How To: Master the Art of the Interview

In my last post I wrote about the resume and cover letter tips I’ve picked up over the years, so this week I thought I’d continue in a similar vein and aggregate the pearls of wisdom I’ve acquired on an equally important element of the internship search: the Interview.


 

 

 

 

 

 

 

The disclaimer from my previous post applies here as well: When talking about interview suggestions, it’s important to remember that they’re subjective and most likely will change depending on the position you’re applying for, your potential employer, and the type of interview you’ll be having, e.g., general, technical, in-person, phone.

For me, the process of interviewing is divided into three stages.

Before

1.    Research, research, research. Know the company’s history and get up to date on what’s going on in the industry in which you’re seeking employment. Was the company you’re interviewing with recently written about in the New York Times? Read it and prepare to reference it in your interview. Then, prepare questions to ask based upon this research.

2.    Assess yourself. What am I good at? What am I not good at? Do I have the skills this company needs? Your resume and co-workers can help provide answers to these questions. Make sure you’re prepared to speak about previous positions held and don’t be afraid to ask the people you currently work with what they think you’re good at. Then, prepare to take your weaknesses and turn them into a positive. For example, if you’re interviewing for a position for which digital editing skills may not be required but could still be valuable, you could say something like, “I’d love to strengthen my editing skills, so I’m taking a course right now to achieve proficiency with FinalCut Pro and AVID.”

3.    Practice, practice, practice.
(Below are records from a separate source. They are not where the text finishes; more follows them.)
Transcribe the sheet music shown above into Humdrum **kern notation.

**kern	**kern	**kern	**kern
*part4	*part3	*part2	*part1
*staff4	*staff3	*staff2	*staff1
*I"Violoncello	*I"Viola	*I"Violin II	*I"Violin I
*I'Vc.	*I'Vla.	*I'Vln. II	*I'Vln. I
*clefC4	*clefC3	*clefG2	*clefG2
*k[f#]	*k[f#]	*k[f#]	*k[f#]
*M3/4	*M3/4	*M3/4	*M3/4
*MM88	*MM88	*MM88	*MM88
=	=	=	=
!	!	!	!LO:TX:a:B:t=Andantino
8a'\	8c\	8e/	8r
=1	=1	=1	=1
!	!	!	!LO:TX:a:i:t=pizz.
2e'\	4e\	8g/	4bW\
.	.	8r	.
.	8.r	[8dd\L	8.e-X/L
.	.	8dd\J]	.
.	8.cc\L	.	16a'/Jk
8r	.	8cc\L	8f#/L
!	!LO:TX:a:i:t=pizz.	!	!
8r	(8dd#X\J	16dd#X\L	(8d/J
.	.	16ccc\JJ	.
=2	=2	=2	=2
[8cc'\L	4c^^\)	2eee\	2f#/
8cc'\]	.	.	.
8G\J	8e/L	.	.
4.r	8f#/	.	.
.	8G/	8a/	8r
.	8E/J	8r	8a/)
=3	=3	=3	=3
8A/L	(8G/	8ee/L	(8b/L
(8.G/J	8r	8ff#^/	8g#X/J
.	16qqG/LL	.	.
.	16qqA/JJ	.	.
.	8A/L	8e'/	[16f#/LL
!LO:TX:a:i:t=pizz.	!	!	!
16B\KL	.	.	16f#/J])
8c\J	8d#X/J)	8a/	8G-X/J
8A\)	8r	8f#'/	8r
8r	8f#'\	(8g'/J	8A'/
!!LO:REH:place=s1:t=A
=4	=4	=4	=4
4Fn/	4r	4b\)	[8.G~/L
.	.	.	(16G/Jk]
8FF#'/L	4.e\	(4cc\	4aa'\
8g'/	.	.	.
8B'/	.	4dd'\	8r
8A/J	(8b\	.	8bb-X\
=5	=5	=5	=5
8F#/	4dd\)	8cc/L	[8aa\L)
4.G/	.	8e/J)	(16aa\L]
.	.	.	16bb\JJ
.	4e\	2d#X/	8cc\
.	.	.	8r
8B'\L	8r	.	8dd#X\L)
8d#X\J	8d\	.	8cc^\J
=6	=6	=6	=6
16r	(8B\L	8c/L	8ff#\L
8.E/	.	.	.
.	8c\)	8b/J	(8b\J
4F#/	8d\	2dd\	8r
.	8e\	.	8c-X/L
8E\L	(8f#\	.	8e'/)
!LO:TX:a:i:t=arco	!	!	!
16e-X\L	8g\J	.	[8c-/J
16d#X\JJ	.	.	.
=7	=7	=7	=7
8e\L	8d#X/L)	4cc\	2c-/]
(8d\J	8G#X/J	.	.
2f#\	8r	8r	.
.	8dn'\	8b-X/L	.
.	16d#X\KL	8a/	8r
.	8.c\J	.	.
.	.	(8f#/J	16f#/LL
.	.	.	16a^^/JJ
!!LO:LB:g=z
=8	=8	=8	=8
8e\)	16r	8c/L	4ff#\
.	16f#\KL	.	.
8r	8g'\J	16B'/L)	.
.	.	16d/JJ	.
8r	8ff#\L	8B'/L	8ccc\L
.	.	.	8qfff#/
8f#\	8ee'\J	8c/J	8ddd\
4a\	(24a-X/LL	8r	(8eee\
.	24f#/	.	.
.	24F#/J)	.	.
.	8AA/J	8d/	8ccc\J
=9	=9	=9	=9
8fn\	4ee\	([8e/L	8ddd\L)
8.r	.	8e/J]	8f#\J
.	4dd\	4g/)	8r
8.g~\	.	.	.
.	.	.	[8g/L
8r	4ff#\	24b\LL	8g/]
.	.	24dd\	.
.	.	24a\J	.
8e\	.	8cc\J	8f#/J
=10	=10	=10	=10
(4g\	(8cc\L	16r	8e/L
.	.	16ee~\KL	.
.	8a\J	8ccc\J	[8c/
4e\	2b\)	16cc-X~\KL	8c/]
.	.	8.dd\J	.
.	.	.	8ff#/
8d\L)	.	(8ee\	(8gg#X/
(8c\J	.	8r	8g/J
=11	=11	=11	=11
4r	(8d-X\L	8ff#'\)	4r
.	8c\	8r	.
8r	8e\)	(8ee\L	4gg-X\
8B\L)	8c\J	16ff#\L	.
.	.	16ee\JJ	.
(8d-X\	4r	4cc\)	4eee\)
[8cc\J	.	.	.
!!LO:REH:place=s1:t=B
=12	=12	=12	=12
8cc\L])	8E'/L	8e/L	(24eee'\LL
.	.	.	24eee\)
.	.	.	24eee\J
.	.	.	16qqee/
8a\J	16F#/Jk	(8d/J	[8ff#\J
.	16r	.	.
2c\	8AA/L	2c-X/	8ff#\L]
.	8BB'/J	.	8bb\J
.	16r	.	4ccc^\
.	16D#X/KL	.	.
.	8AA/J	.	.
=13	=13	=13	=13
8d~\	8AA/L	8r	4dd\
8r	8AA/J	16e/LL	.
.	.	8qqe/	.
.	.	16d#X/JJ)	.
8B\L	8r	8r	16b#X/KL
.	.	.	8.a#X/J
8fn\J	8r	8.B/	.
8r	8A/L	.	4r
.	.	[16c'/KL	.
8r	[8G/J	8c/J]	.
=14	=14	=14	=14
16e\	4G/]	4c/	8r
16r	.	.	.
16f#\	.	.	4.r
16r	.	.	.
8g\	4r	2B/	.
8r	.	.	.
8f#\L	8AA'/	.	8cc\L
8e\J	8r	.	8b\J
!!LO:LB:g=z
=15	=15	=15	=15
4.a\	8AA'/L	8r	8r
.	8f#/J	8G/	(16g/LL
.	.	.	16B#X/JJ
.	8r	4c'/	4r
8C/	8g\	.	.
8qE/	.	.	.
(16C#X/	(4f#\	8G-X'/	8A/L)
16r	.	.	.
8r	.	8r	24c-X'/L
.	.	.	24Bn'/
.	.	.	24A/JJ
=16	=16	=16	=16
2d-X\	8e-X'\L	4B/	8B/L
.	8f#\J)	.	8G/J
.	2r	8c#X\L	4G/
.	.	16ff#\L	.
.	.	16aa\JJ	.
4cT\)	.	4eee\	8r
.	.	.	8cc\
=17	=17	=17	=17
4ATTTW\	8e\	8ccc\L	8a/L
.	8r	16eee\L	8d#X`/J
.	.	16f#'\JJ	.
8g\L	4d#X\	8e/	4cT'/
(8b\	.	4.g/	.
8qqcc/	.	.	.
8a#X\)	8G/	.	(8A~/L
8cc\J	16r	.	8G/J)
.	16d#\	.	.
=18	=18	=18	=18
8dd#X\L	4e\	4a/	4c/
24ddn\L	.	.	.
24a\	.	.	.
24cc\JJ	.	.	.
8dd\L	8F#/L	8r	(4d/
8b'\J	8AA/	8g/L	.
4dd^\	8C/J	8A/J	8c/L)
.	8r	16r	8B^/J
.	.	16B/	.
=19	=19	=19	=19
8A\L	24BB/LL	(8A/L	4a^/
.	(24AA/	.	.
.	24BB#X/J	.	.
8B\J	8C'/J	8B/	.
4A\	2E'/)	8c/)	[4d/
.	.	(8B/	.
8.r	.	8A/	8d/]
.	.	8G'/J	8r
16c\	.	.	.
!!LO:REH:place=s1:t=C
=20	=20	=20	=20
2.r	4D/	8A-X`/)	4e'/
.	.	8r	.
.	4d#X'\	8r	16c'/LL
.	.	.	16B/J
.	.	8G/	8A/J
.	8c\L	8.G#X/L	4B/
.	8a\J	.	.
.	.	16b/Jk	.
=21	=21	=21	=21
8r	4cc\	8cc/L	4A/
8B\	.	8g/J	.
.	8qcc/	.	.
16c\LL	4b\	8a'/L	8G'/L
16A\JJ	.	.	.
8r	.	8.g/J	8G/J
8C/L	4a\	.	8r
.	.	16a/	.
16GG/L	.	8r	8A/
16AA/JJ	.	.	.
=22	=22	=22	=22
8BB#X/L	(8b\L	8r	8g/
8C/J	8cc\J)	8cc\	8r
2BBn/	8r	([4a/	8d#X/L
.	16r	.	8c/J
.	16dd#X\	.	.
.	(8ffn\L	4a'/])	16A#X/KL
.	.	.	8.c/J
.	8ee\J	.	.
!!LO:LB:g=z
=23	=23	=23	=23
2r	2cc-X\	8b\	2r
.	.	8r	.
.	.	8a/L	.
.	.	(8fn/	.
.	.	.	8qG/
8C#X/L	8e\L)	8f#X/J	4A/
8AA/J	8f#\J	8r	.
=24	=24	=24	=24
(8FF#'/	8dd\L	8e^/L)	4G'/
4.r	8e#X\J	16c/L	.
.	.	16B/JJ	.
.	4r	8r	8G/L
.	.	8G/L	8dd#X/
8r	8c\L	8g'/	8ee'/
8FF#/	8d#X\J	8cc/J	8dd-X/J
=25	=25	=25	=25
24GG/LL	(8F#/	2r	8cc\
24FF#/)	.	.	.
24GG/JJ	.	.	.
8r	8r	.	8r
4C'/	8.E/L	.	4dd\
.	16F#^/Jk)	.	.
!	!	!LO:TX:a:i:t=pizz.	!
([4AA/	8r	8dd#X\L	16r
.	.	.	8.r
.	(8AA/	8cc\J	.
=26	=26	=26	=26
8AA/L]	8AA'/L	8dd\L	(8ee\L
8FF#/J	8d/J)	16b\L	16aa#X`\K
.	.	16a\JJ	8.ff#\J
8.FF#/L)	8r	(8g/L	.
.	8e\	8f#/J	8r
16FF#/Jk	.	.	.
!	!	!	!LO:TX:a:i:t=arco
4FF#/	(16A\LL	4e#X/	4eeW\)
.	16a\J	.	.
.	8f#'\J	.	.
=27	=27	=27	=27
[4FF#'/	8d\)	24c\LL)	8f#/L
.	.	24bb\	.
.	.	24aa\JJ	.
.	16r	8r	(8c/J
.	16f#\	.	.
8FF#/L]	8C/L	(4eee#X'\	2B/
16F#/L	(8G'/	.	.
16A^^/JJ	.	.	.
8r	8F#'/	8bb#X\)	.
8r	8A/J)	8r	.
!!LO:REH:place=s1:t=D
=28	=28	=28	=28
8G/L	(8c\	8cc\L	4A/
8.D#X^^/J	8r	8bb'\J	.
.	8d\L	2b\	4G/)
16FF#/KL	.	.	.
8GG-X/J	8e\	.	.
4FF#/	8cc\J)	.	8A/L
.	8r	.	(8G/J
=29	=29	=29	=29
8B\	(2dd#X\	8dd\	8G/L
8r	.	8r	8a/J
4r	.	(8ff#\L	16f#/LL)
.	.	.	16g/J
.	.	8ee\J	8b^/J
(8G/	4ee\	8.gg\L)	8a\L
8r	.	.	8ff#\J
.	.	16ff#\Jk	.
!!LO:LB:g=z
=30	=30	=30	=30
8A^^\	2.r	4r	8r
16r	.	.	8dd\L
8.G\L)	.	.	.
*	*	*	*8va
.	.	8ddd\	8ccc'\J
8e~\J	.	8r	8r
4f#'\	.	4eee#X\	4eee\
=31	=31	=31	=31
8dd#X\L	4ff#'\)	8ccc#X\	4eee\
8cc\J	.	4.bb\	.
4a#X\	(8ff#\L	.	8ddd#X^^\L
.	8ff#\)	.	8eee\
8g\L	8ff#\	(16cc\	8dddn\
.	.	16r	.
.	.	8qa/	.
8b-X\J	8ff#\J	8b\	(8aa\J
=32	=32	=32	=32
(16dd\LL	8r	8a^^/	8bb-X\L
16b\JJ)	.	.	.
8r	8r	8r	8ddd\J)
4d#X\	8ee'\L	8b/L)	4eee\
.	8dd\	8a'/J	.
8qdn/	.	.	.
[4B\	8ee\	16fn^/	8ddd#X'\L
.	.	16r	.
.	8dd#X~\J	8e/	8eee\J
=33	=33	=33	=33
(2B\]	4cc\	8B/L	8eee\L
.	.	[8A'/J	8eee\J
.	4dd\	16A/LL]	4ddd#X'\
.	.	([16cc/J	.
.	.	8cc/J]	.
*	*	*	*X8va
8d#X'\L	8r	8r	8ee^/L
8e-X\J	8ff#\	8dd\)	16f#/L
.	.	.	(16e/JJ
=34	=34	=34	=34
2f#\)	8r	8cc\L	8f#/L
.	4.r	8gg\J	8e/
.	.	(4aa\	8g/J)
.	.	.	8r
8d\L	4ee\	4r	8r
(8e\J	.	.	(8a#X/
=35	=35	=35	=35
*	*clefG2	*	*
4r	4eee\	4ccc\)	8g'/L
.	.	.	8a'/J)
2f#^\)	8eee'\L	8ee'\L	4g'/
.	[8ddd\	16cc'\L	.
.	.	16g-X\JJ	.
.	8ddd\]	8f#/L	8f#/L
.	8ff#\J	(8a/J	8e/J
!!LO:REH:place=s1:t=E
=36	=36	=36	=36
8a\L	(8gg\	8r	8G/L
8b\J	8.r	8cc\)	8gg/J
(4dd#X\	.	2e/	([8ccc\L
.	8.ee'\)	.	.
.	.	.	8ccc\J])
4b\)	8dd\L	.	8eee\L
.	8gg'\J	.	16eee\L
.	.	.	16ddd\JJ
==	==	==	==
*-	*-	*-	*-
Do a mock interview with someone other than family or friends.

4.    “To suit, or not to suit?” Buy the appropriate clothes. And this doesn’t necessarily mean a suit and tie. In the world of film and TV production, for one, people dress more casually than they do in corporate offices.

5.    Don’t forget about the secretary. While waiting in the lobby, don’t forget about the secretary. Don’t bring him coffee or be overly friendly, but make sure to smile and remember his name. Also remember that the interview starts as soon as you walk in the door, so that same friendly behavior applies to anyone you may encounter in the building.

During

1.    Take it and choose it. If the secretary or interviewer asks if you’d like water or coffee, take it! It’ll give you something to go to if you need a few seconds to formulate an answer once the interview begins. Also, if they don’t assign you a seat when entering the room, demonstrate your ability to take initiative by choosing a seat yourself.

2.    You had me at ‘Hello.’ Your first response should be the strongest and most dynamic. Interviewers are making judgments right away and may even make a decision within the first thirty seconds to two minutes. That said, try thinking of the interview as a commercial for yourself, so maintain eye contact, enthusiasm, and excitement through the interview. Even if you’re nervous. Also remember to choose your words carefully, giving definitive and meaningful answers. There’s a difference between answering a question with “Absolutely!” and an unenthused “Yes.”

3.    Watch your interviewer. Remember to feed off your interviewer’s behavior. Mirroring tones and gestures is a great way to ingratiate yourself with him or her.

4.    Sip that water. You don’t have to answer questions right away! It’s okay to take a few seconds to formulate an answer, even if those seconds feel like the longest seconds in the whole wide world. Here’s where drinking that water could buy you a few seconds while organizing your thoughts. Also, if you’re confused by something the interviewer is talking about, ask for an explanation! This is yet another way to show both initiative and your interest in the position.

5.    “That’s all, folks.” Before the interview is officially over, ask if you can clarify any of your answers for them. Make sure they have your correct contact information and that you have the interviewer’s information as well. Ask for a business card or get the necessary information from the secretary on the way out, if needed. Finally, thank your interviewer and smile.

After

1.    Always say thanks. Send a follow-up email. We’re in the Email Age so a short email is most likely the way to go. Thank them for taking time out of their busy schedules to speak with you about the position. Reiterate your interest in the job and remind them why you’re the one for it.

2.    You live, you learn. Make sure to take the time to reflect on what you did well in your interview, regardless of whether you ended up getting the position. Never make the same mistake twice.